Blogging Break OR I Won't Be Blogging For a Few Weeks

 
 
Yes, fabulous readers, without whom I would be hopelessly lost, I'm taking a brief blogging break to rejuvenate.  Also I'm getting my tax information together so I can give Uncle Sam my 30 percent this year and further the cause for all Democrats and Republicans.  I may be hitting my head against the wall on the side of my house just to shake things up.
 
Be back soon.  Feel free to read old blogs.  There are some very funny ones.

Saturday, January 12, 2013

More Random Stuff

This is the squirrel who hates me.  He was waiting for me when I left the house this morning.  He sits on the broken branch and makes loud noises at me.  (I'm pretty sure it's something like, "Get away from my nuts, house bitch!" in squirreleze.  Or something like that.)
You can see it in his little beady eyes.  He waited for me to come out in the morning so he can chitter at me from this tree.

Wait.  Here's the more realistic shot:
Onto something else.

Whoops.  Random subject change.  I suppose I should warn people but hey then the blog would be predictable and that would be boring.

Pain in the Ass Man made a brief reappearance this week.  (Pain in the Ass Man is also known as HIM the man to whom I'm married.  I'm not supposed to mention his actual name in the blog in case Chinese communist spies are reading it or so he won't be overly embarrassed.  One or the other.)

§ **What you should do**: Reproduce the blog post word for word, between "Saturday, January 12, 2013" and "something like that.)", inclusive. The lines that follow were taken from a separate source and have no connection to the blog post above.

§ **Provided data**:
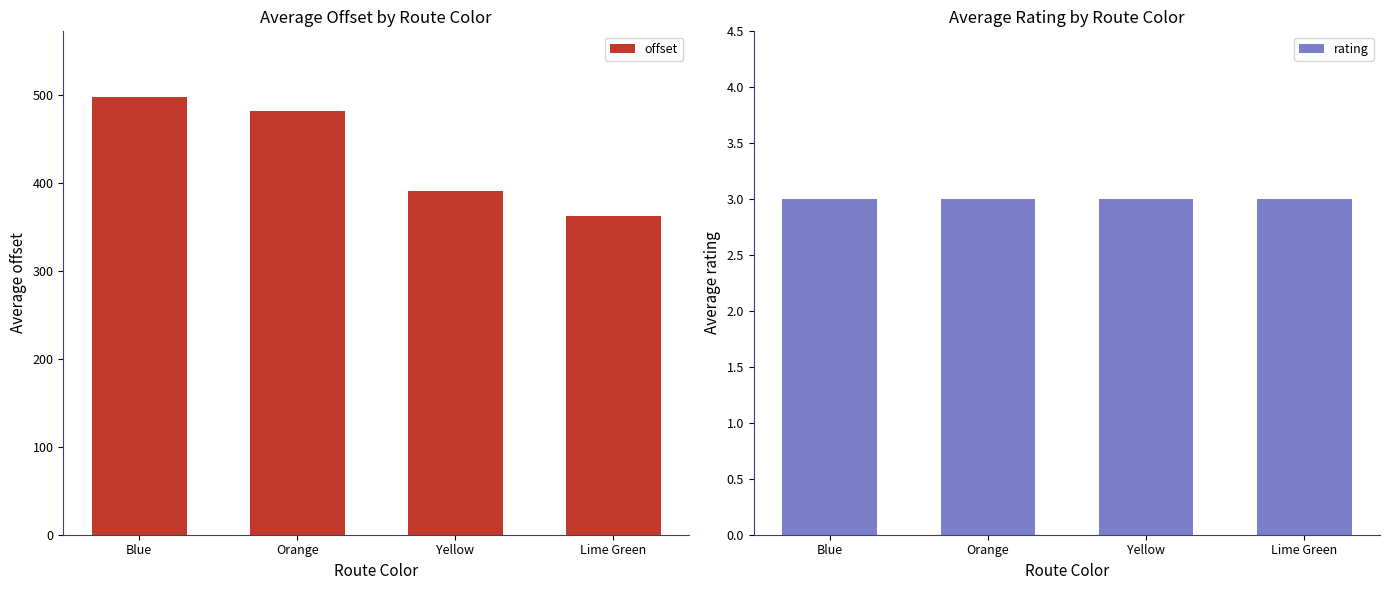

List the series in order of their peak value, highest first.

offset, rating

§ **Reply**:
Saturday, January 12, 2013

More Random Stuff

This is the squirrel who hates me.  He was waiting for me when I left the house this morning.  He sits on the broken branch and makes loud noises at me.  (I'm pretty sure it's something like, "Get away from my nuts, house bitch!" in squirreleze.  Or something like that.)